The platform delivers enterprise-grade data services such as file and object replication with low data overhead, which enable disaster recovery capabilities (such as one-click DR) and cross-site replication scenarios. Data efficiency is built into the platform with thin provisioning, compression, fast copy capabilities, and global erasure coding. All of this is delivered in a way that ensures it is easy for administrators to use effectively, reducing the likelihood of wasted features.
Management of the FlashBlade system is done through Pure1, Pure Storage’s unified management platform. Pure1 delivers advanced management capabilities coupled with proactive alerting, predictive analytics, and capacity modeling features. These are provided by Pure1 Meta, an AI/ML engine. Pure1 supports all of Pure Storage’s product lines, providing a consistent experience regardless of the storage platform used.
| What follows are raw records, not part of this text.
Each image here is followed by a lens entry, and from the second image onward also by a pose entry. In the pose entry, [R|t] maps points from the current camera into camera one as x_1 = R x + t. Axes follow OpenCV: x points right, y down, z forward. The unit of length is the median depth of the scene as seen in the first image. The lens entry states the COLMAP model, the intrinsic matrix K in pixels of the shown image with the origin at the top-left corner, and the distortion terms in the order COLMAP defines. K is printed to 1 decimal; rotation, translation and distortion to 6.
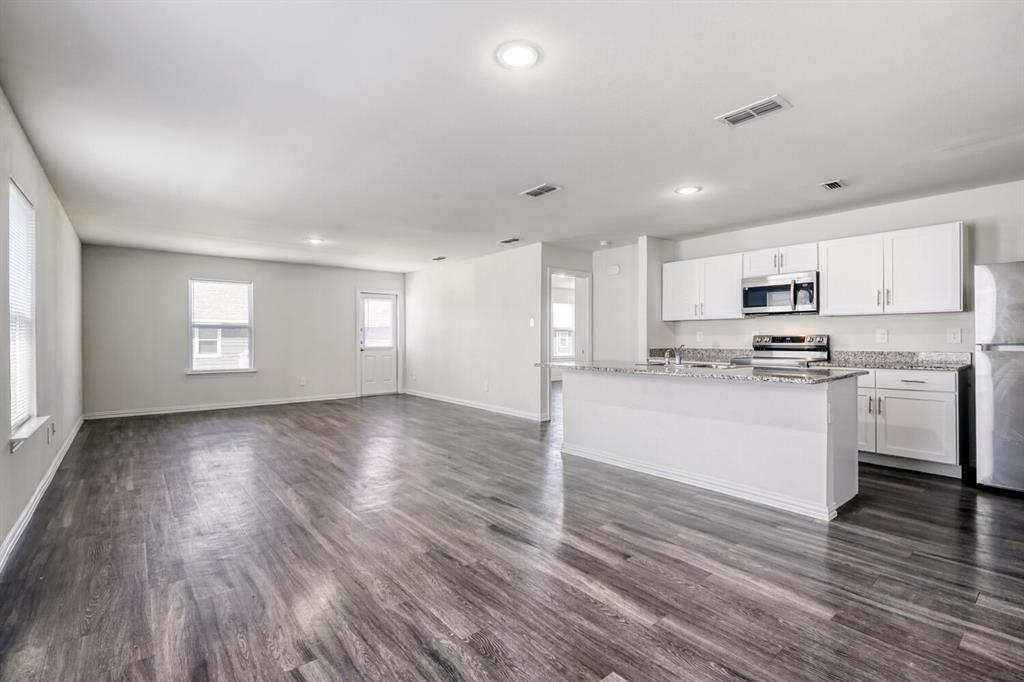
lens RADIAL K [[467.9, 0, 516.0], [0, 467.9, 338.7], [0, 0, 1]] dist [-0.000348, 0.000230]
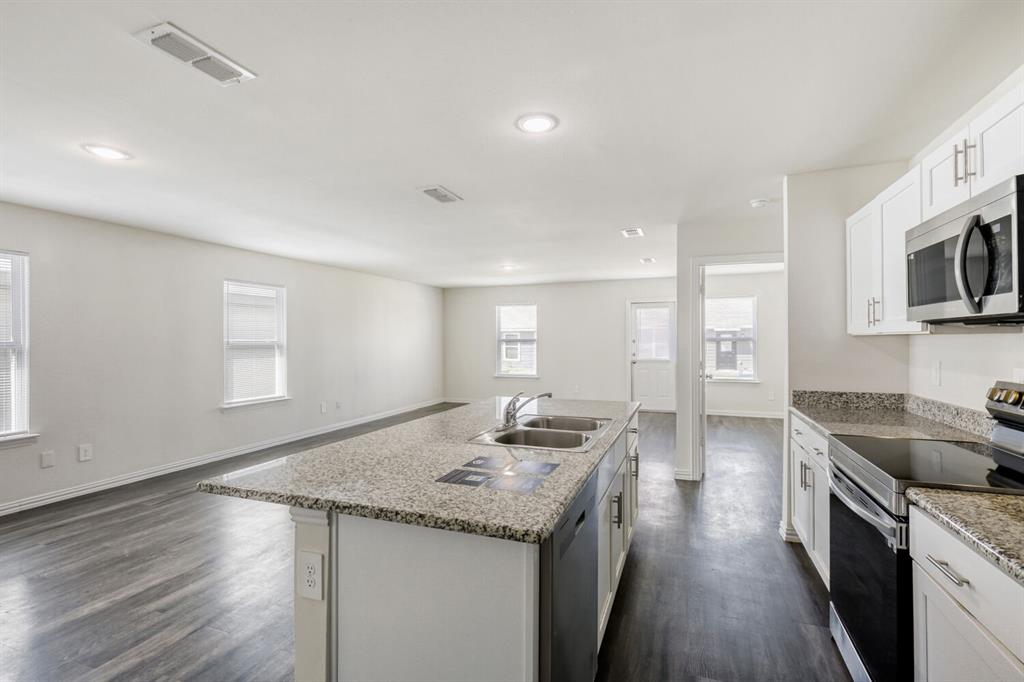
lens RADIAL K [[467.9, 0, 516.0], [0, 467.9, 338.7], [0, 0, 1]] dist [-0.000348, 0.000230]
pose [[0.489526, -0.002231, -0.871986, 0.652417], [0.002515, 0.999996, -0.001147, -0.040195], [0.871985, -0.001631, 0.489530, 0.531393]]
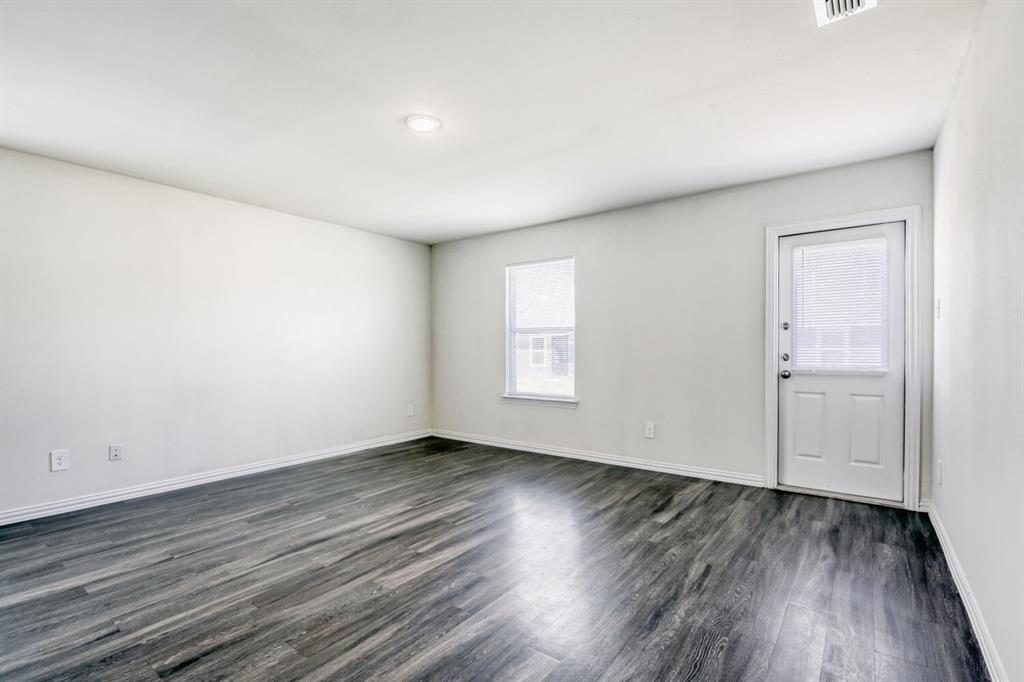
lens RADIAL K [[474.7, 0, 517.1], [0, 474.7, 351.4], [0, 0, 1]] dist [-0.000031, 0.000221]
pose [[0.236674, 0.007608, -0.971559, 0.025560], [0.001841, 0.999964, 0.008279, -0.001840], [0.971587, -0.003748, 0.236651, 1.130688]]
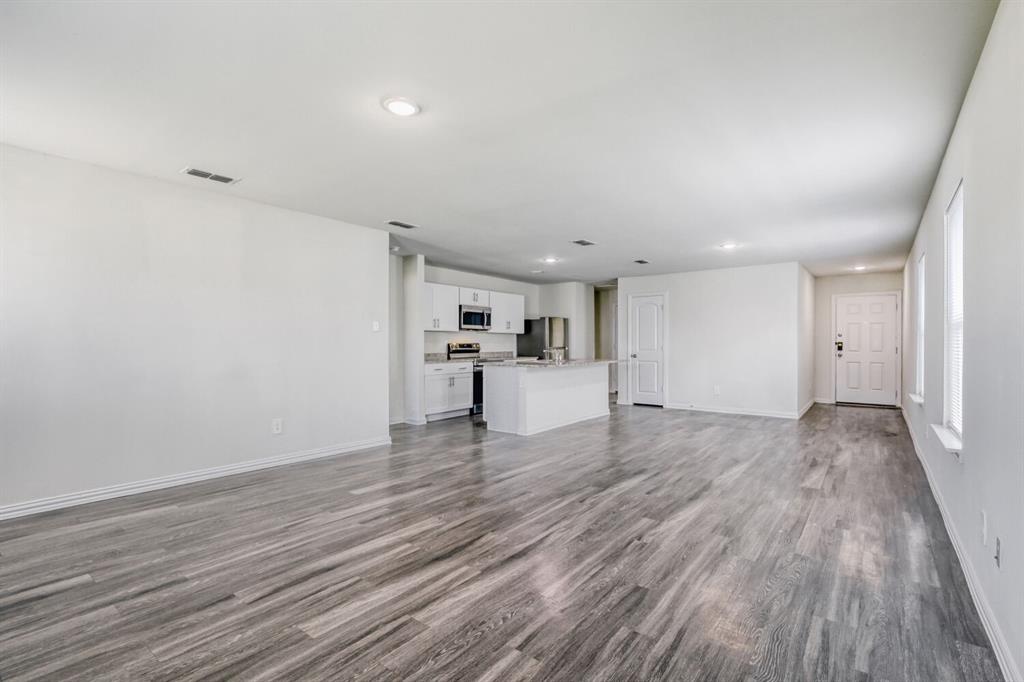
lens RADIAL K [[467.9, 0, 516.0], [0, 467.9, 338.7], [0, 0, 1]] dist [-0.000348, 0.000230]
pose [[-0.219995, 0.011628, 0.975432, -0.984730], [-0.000348, 0.999928, -0.011999, -0.003253], [-0.975501, -0.002979, -0.219975, 1.147308]]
Modern applications based on cloud-native concepts and the continued implementation of advanced, telemetry-based technology to everyday objects are two among the many trends that are fueling the growth of unstructured data. Considering the staggering scale, managing unstructured data as silos is no longer a sustainable position.
A new approach that allows file and object storage to be converged and managed at scale is needed. And this approach should not allow any compromises on performance either; it needs to be consistent regardless of the workload profile. Unified Fast File and Object Storage arrays are the answer to these challenges.
Organizations managing massive amounts of unstructured data require paramount stability, consistent performance, massive scalability, and best-in-class support.
Pure Storage have demonstrated their ability to deliver in the following areas:
- First, they were able to envision this emerging industry trend in time and build a resilient storage platform built to address unstructured storage requirements, including performance and scalability.
- Secondly, they tapped into their experience and intellectual property in delivering enterprise-class data services and applied it to the FlashBlade platform while taking into consideration the characteristics of unstructured data.
- Finally, they continue to deliver an outstanding and consistent user experience to their customers, thanks to the advanced management services provided by their Pure1 platform, which delivers proactive alerts and predictive analytics.
All of this makes Pure Storage the premier choice when it comes to selecting the best UFFO platform.